Aradan geçen bir haftanın sonunda Arda evde çocuklarıyla ilgilenmekten yorulmuştu. Kendini yaşlanmış hissediyordu. Yorgun bedenini yataktan usulca kaldırıp gördüğü rüyaya anlam vermeye çalıştı. Kâbustu kâbus. Öyle bir rüya olamazdı. Banyoya girip kısa bir duş alan adam saatin kaç olduğunu umursamadan sabahın köründe elbiselerini giyindi ve evden ayrıldı. Gidip hesap sormalıydı karısından. Gördüğü rüyanın hesabını sormalıydı.

Karısının yanına kısa bir araba yolculuğunun ardından gelmişti. Arabasından indi ve sevdiği kadının; Okyanus ve Çakıl'ın annesinin yanına doğru ilerledi. Karısının yanına geldiğinde, dizleri titremişti genç adamın. Yere diz çöktü ve toprağından bir avuç alıp burnuna götürdü. Toprağını kokladı karısının. Niye gelmişti adam? Hesap sormaya. Ama ne mümkündü sevdiği kadına sesini yükseltmek. Dili lal olmuştu. Konuşsa ağlayacak durumdaydı. Dudakları titriyordu.

Ama yine de engel olamamıştı dudaklarından firar eden hıçkırığa.

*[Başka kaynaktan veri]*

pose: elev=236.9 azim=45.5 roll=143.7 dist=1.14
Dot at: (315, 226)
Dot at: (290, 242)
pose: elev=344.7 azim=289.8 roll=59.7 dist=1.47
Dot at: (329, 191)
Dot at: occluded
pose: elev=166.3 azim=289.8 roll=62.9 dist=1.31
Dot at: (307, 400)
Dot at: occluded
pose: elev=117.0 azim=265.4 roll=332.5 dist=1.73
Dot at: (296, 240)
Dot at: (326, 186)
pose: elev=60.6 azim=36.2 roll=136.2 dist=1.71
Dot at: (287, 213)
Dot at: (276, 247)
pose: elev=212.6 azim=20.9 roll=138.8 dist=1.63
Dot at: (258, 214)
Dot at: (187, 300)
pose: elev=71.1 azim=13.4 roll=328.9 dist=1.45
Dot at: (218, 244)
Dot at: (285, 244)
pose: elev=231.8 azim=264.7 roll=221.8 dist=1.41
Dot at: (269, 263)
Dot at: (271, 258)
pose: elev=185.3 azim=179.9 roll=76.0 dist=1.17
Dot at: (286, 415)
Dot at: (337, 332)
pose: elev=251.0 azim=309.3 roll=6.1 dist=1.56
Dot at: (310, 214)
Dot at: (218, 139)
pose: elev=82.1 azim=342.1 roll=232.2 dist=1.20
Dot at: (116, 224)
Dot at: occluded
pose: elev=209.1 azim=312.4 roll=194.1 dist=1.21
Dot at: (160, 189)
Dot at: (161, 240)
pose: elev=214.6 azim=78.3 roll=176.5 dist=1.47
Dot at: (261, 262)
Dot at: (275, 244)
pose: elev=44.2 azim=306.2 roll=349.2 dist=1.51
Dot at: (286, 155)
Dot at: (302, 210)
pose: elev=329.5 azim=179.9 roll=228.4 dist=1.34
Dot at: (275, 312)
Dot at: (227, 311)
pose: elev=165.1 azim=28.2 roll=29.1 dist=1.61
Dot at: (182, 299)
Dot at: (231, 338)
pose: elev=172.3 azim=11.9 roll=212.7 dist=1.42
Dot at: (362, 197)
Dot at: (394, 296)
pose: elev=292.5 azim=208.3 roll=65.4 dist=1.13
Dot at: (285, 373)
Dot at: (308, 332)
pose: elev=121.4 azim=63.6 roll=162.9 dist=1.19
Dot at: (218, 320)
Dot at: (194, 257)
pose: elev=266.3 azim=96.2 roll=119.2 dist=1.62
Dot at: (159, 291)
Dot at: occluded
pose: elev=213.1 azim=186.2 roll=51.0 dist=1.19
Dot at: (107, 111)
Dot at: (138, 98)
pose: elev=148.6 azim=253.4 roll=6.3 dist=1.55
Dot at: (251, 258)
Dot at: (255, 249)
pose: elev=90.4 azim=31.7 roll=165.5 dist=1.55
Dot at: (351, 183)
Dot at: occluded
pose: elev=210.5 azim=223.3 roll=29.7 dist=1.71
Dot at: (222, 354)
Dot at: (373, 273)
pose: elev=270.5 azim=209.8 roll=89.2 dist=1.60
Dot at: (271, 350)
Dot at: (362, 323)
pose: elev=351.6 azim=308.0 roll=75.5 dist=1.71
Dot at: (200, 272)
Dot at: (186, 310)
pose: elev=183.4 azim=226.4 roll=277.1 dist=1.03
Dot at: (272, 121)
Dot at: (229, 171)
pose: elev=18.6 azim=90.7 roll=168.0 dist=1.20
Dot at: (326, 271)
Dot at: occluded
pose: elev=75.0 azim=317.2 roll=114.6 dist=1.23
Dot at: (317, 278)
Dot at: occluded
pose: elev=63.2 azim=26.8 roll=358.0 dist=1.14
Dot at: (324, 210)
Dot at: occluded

" Ömür. " gözünden düşen yaşla seslendi kadınına. " Ömrüm. Neden? Neden beni bizi bıraktın ki? Bu koca dünya da neden beni yalnız bıraktın ?" Koca adam hıçkırarak sesli bir şekilde isyan edercesine bağırarak ağlıyordu. Güçsüzdü bu kadın karşısında. Öyle bir aşkla kapılmıştı ki ona o akıntıda hızla sürükleniyordu. Farkında değildi ama gün geçtikçe daha bir çöküyordu omuzları.

Arda gözyaşlarını elinin tersiyle silip diz çöktüğü yerden kalktı ve karşısında tüm güzelliğiyle ona bakan sevdiği kadının alnına bir buse kondurdu. Gözyaşlarından etrafı seçemiyordu. Seslice ağlamaya devam etti.